To round out your understanding of offerings on the Azure data platform, consider Azure Databricks, Data Factory, and Microsoft Purview.

Databricks

Databricks is a data analytics platform that's optimized for Azure. It provides one-click setup, streamlined workflows, and an interactive workspace for Spark-based applications.

Databricks adds capabilities to Apache Spark, including fully managed Spark clusters and an interactive workspace. You can use REST APIs to program clusters.

In Databricks notebooks, you'll use familiar programming tools such as R, Python, Scala, and SQL. Role-based security in Azure Active Directory and Databricks provides enterprise-grade security.

Data Factory

Data Factory is a cloud-integration service. It orchestrates the movement of data between various data stores.

As a data engineer, you can create data-driven workflows in the cloud to orchestrate and automate data movement and data transformation. Use Data Factory to create and schedule data-driven workflows (called pipelines) that can ingest data from data stores.

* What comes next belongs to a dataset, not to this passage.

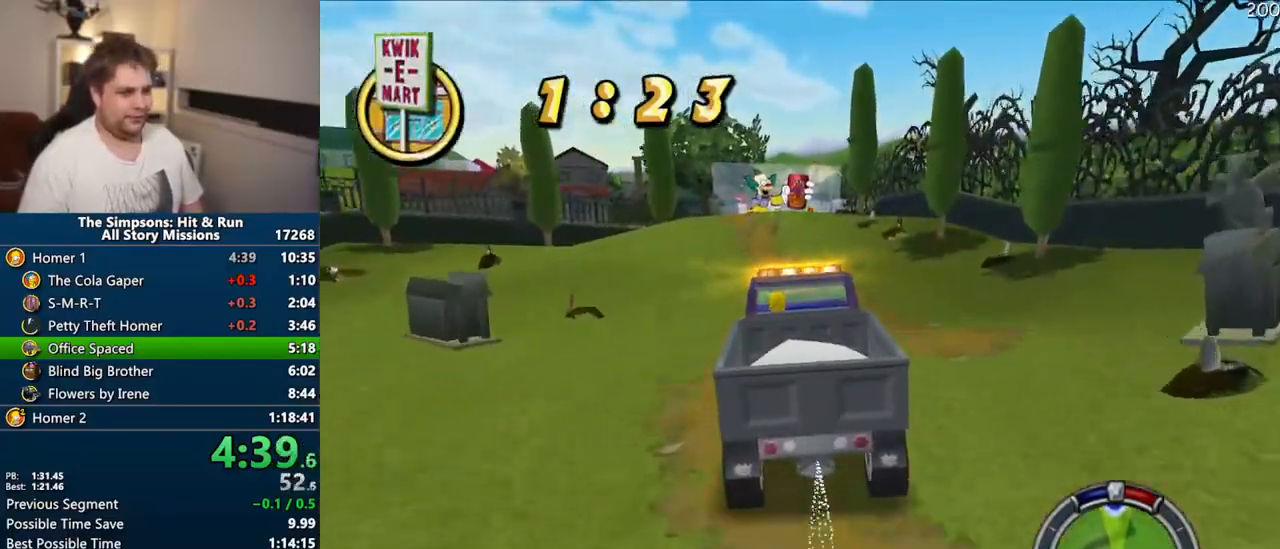
{"buttons": ["CROSS"], "left_stick": "right", "right_stick": "center"}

Data Factory processes and transforms data by using compute services such as Azure HDInsight, Hadoop, Spark, and Azure Machine Learning. Publish output data to data stores such as Azure Synapse Analytics so that business intelligence applications can consume the data. Ultimately, you use Data Factory to organize raw data into meaningful data stores and data lakes so your organization can make better business decisions.

Microsoft Purview

Microsoft Purview brings together the former Azure Purview and the former Microsoft 365 Compliance portfolio, to form a comprehensive set of solutions that help you govern, protect, and manage your entire data estate. This unified data governance service helps you manage and govern your on-premises, multicloud, and software-as-a-service (SaaS) data. With Microsoft Purview, you can easily create a holistic, up-to-date map of your data landscape with automated data discovery, sensitive data classification, and end-to-end data lineage.